Alla luce di queste considerazioni, si potrebbe sostenere che porre la questione del velo come se fosse un problema unitario, magari da risolvere con una legge, potrebbe trasformare pratiche sociali di diversa importanza e impatto in un simbolo di identità, da difendere da un'aggressione. In effetti, è proprio quel che è accaduto in Francia, dove un'interpretazione rigida, e in fondo illiberale, della laicità ha contribuito a esacerbare i rapporti con gli immigrati. Più illuminato è stato invece l'atteggiamento del governo britannico, che da sempre persegue una politica di riconoscimento delle pratiche delle diverse comunità etniche e religiose quando queste non interferiscono con la libertà delle persone e la sicurezza di ciascuno. La strada di un pluralismo ragionevole, esemplificata dall'approccio britannico, è preferibile perché consente di modulare la risposta ai problemi generati dalla compatibilità tra diversi usi e credenze in modo da favorire l'emersione di interpretazioni alternative all'interno di ciascuna tradizione. Invece di arroccarsi a difesa della propria identità, i cittadini di origine asiatica, africana o caraibica sono messi in condizione di scegliere tra diversi modi di intendere la propria identità o di sperimentare nuovi progetti di vita. Per questo, nonostante gli attacchi terroristici dello scorso anno, il modello di convivenza del Regno Unito si presenta come ancora largamente vitale e in grado di generare al proprio interno le risorse per combattere il fondamentalismo.
A questo modello dovrebbe ispirarsi anche la politica italiana.
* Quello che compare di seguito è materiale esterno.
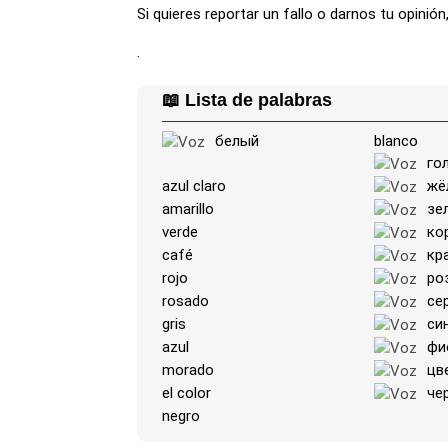
Si quieres reportar un fallo o darnos tu opini
.
📖 Lista de palabras
белый
blanco
го
azul claro
жё
amarillo
зе
verde
ко
café
кр
rojo
ро
rosado
се
gris
си
azul
фи
morado
цв
el color
че
negro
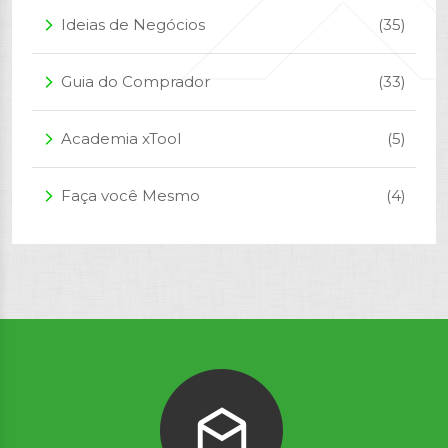
Ideias de Negócios
(35)
arrow_forward_ios
Guia do Comprador
(33)
arrow_forward_ios
Academia xTool
(5)
arrow_forward_ios
Faça você Mesmo
(4)
arrow_forward_ios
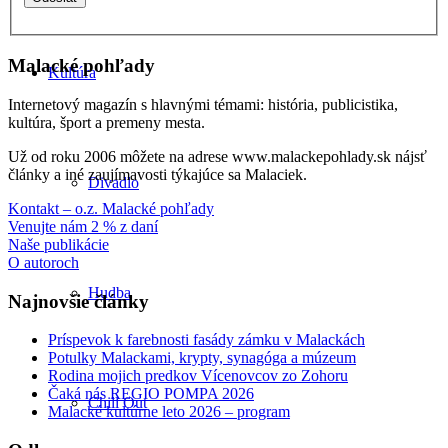
Malacké pohľady
Kultúra
Internetový magazín s hlavnými témami: história, publicistika,
kultúra, šport a premeny mesta.
Už od roku 2006 môžete na adrese www.malackepohlady.sk nájsť
články a iné zaujímavosti týkajúce sa Malaciek.
Divadlo
Kontakt – o.z. Malacké pohľady
Venujte nám 2 % z daní
Naše publikácie
O autoroch
Hudba
Najnovšie články
Príspevok k farebnosti fasády zámku v Malackách
Potulky Malackami, krypty, synagóga a múzeum
Rodina mojich predkov Vícenovcov zo Zohoru
Čaká nás REGIO POMPA 2026
Chill Out
Malacké kultúrne leto 2026 – program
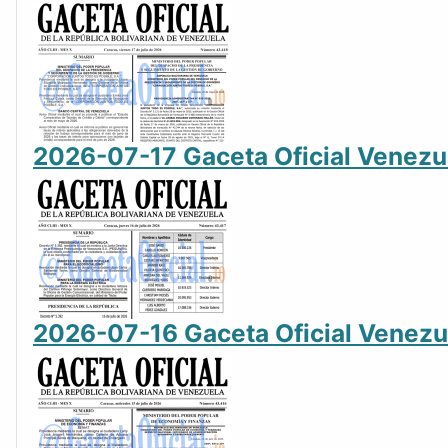
2026-07-17 Gaceta Oficial Venez
2026-07-16 Gaceta Oficial Venez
Ampliare le opzioni invece di ridurle. Riconoscere le tradizioni piuttosto che mortificarle. Facilitare l'apertura di scuole, sorvegliando in modo discreto i contenuti, il metodo e la qualità dell'insegnamento. Tutto ciò valorizzando le voci ragionevoli, anche se queste ci costringono a ripensare le nostre intuizioni consolidate in materia di libertà e eguaglianza. Solo in questo modo è possibile evitare che una crisi di adattamento della nostra società si trasformi in un conflitto le cui conseguenze sarebbero drammatiche per tutti.